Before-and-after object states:

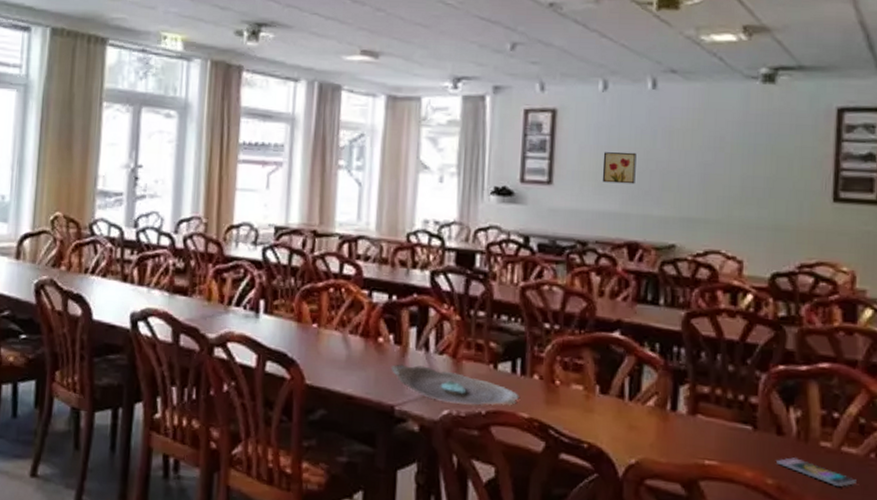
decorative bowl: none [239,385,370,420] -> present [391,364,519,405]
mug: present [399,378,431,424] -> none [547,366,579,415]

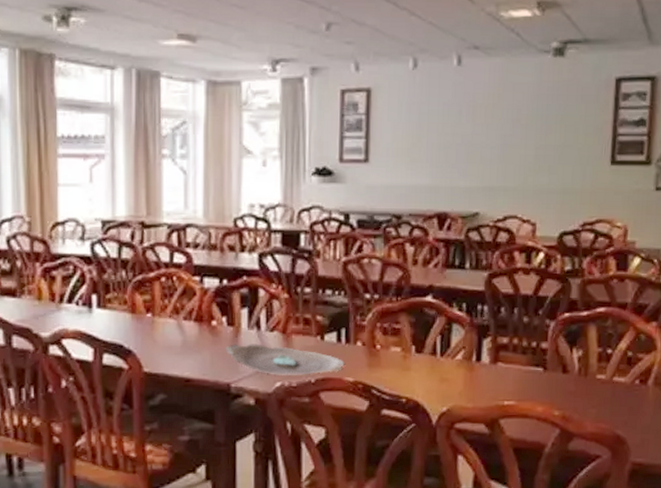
wall art: present [602,152,637,184] -> none [414,127,444,158]
smartphone: present [776,457,856,487] -> none [562,391,624,410]

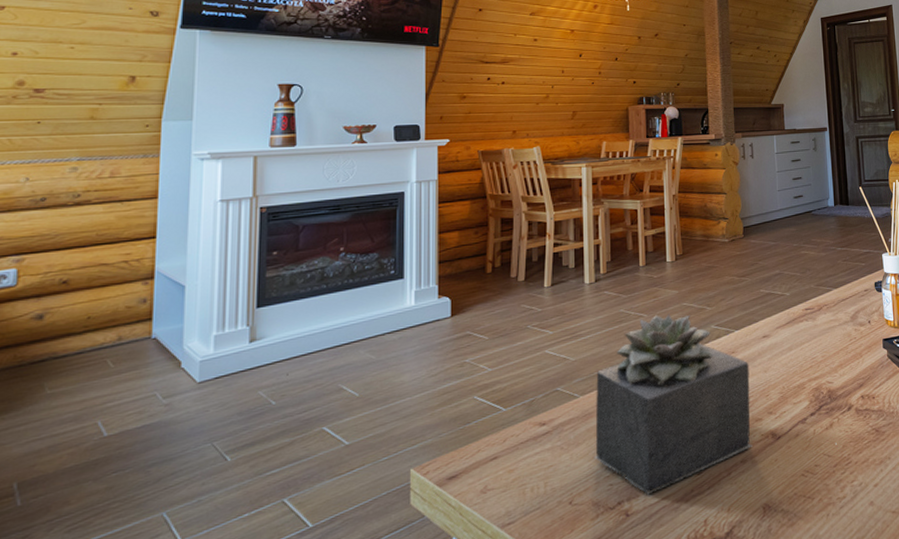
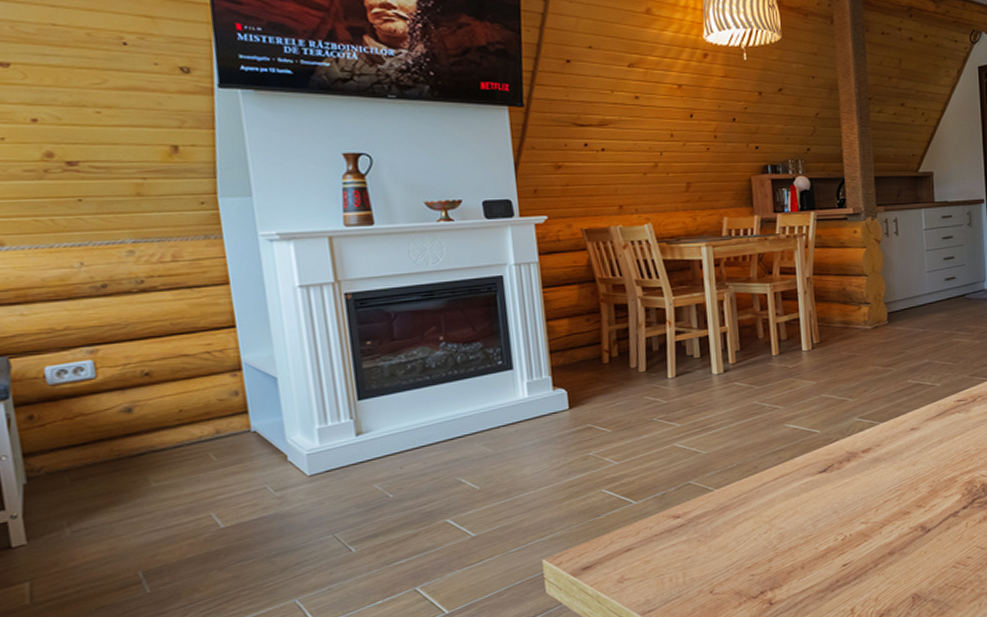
succulent plant: present [594,314,752,495] -> none [731,406,901,585]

* _ACTION ITEM_:
All lines from the one containing "smartphone: present [776,457,856,487]" to the last line of the records above, and no others, should be returned unchanged, without pictures.

* _RESPONSE AREA_:
smartphone: present [776,457,856,487] -> none [562,391,624,410]

succulent plant: present [594,314,752,495] -> none [731,406,901,585]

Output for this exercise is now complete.